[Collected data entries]
________________
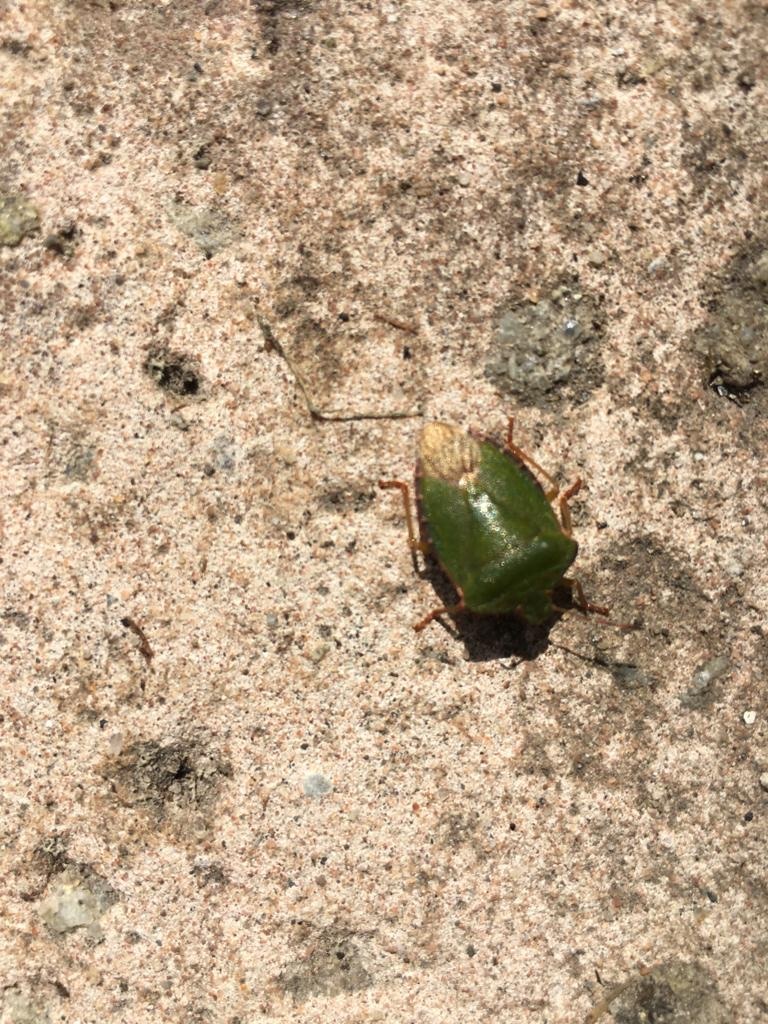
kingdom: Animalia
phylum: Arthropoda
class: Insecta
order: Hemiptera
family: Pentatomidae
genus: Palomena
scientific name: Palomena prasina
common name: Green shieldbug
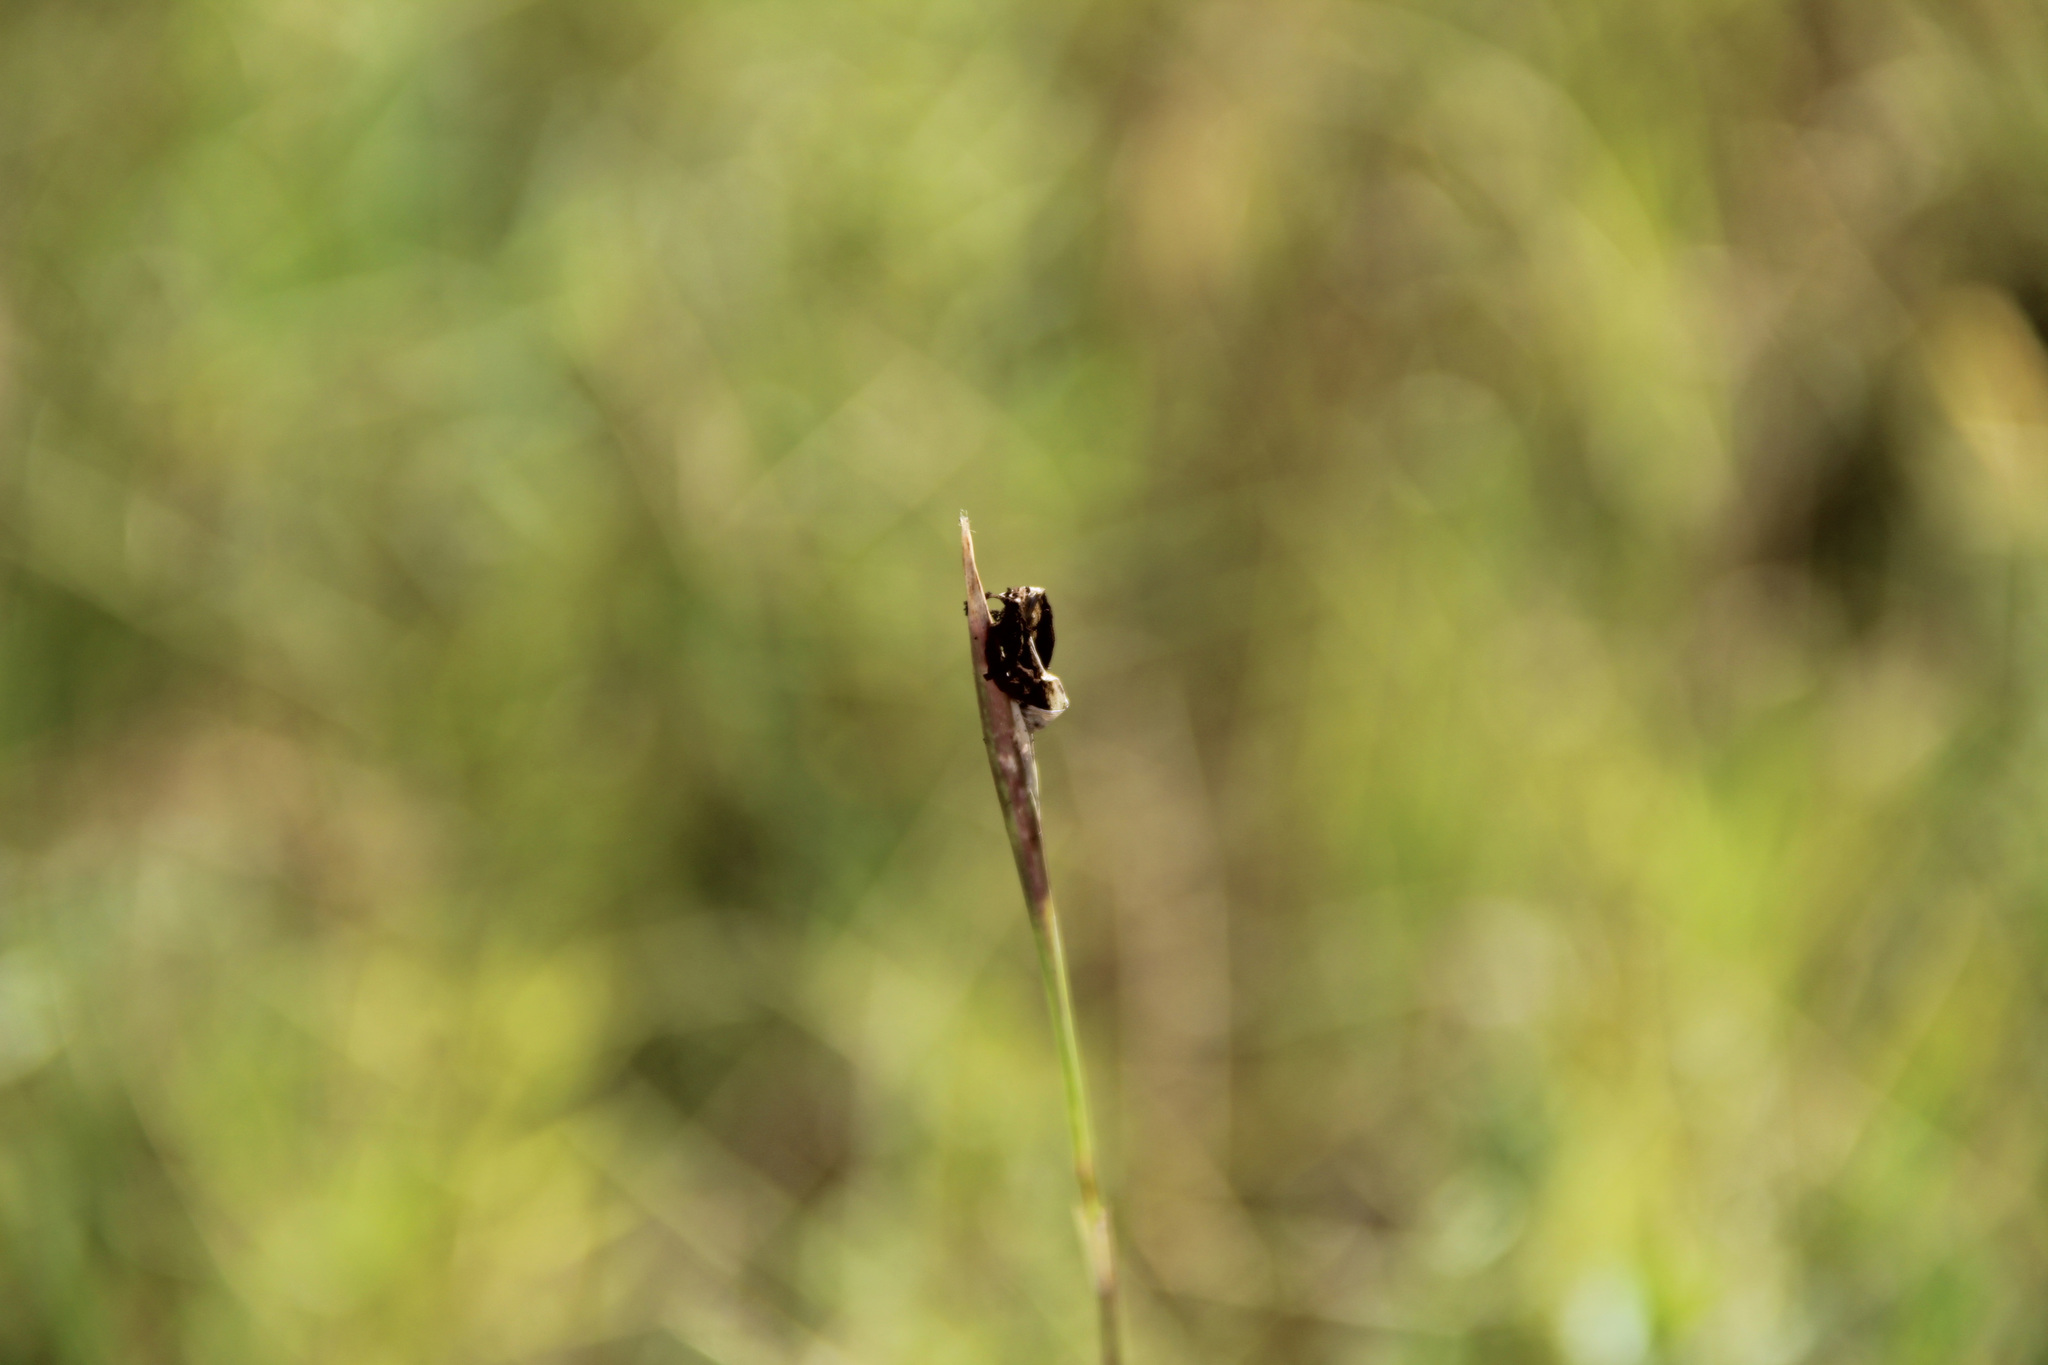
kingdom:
________________
- _Aim of the exercise_
Copy every naming line in the data above word for word, leaving out the pictures.

- _Final answer_
kingdom: Animalia
phylum: Arthropoda
class: Insecta
order: Hemiptera
family: Pentatomidae
genus: Palomena
scientific name: Palomena prasina
common name: Green shieldbug
kingdom:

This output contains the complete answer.